Black strings from dark matter

TL;DR

This paper derives static and stationary black string solutions influenced by dark matter distributions, analyzing their thermodynamic properties, event horizons, and energy conditions, revealing effects like remnants and phase transitions.

Contribution

It introduces new black string solutions sourced by dark matter, exploring their thermodynamics and stability, and extends to rotating cases with tension analysis.

Findings

Black string solutions have larger horizons than vacuum cases.

Existence of mass/tension remnants with zero Hawking temperature.
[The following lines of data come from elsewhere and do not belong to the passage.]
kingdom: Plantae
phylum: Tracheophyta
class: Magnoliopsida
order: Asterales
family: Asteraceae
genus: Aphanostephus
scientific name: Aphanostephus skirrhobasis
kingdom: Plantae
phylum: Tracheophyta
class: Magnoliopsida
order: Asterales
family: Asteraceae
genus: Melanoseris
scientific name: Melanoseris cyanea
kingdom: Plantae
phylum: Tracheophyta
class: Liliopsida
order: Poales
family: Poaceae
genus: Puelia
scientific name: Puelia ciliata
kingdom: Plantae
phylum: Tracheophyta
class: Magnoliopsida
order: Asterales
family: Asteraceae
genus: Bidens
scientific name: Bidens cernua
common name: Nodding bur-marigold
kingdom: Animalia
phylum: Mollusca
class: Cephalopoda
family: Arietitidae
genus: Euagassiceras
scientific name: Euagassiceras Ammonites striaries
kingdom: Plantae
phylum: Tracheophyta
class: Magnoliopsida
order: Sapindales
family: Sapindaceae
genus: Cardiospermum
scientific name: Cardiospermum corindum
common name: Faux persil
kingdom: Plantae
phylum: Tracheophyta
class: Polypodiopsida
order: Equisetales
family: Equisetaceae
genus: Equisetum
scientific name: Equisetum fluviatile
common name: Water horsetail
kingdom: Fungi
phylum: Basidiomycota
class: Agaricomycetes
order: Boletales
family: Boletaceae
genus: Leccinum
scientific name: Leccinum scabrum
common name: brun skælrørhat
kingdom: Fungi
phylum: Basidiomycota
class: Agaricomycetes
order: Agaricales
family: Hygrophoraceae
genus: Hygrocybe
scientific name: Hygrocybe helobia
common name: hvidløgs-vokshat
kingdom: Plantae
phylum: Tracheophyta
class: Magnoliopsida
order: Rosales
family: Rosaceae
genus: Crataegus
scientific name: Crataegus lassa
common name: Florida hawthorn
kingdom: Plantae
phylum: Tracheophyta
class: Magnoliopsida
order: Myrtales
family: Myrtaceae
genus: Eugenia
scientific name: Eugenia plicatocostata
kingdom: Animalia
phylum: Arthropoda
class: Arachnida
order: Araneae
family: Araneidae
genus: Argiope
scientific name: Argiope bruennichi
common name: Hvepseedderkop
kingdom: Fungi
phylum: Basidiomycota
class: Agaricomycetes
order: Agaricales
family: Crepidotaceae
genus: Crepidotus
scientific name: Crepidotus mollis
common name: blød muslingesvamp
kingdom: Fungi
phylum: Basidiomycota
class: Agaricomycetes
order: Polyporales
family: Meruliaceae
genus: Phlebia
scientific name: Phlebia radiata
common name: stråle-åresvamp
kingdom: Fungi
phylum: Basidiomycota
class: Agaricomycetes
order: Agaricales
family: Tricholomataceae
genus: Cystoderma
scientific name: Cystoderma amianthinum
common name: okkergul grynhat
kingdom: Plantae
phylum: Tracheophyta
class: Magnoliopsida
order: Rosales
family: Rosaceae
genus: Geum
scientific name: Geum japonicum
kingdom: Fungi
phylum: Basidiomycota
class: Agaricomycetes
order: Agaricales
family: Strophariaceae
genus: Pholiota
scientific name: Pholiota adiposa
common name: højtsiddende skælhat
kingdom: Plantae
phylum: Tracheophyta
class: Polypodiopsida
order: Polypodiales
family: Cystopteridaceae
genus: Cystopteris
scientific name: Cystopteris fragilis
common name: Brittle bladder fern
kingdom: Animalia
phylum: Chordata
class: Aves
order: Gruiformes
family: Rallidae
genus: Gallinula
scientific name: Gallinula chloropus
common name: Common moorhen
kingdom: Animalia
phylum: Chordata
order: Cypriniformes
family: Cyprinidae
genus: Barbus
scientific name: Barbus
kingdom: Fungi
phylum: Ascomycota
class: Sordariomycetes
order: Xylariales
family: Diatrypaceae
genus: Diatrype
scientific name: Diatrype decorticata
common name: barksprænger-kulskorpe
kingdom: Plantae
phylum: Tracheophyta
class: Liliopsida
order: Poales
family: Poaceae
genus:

Dark matter does not violate energy conditions, behaving non-exotically.

Abstract

In this paper, we obtain two different static black string solutions by considering as sources axisymmetric dark matter distributions in 3+1 dimensions. These solutions tend asymptotically to the usual static and uncharged black string vacuum solution predicted by General Relativity (GR). We show that both the solutions present an event horizon each, like the vacuum solution, which is larger than the horizon of the latter. Then, we obtain the Hawking temperature associated with the black string solutions. Differently from what occurs with the static black string in the vacuum, we find that there exists a linear density of mass (or tension) remnant associated with a vanishing Hawking temperature for the obtained solutions. Thus, we analyze how the presence of dark matter affects the occurrence of the remnants. Further, we calculate other thermodynamic quantities, namely entropy, heat capacity, and free energy per length unit, showing that thermal phase transitions can occur in the presence of dark matter. We also analyze the weak (and null) energy conditions and conclude that the dark matter does not behave like an exotic fluid. Finally, we obtain the corresponding stationary solutions, determining their tensions as functions of both the mass and angular momentum of the black strings.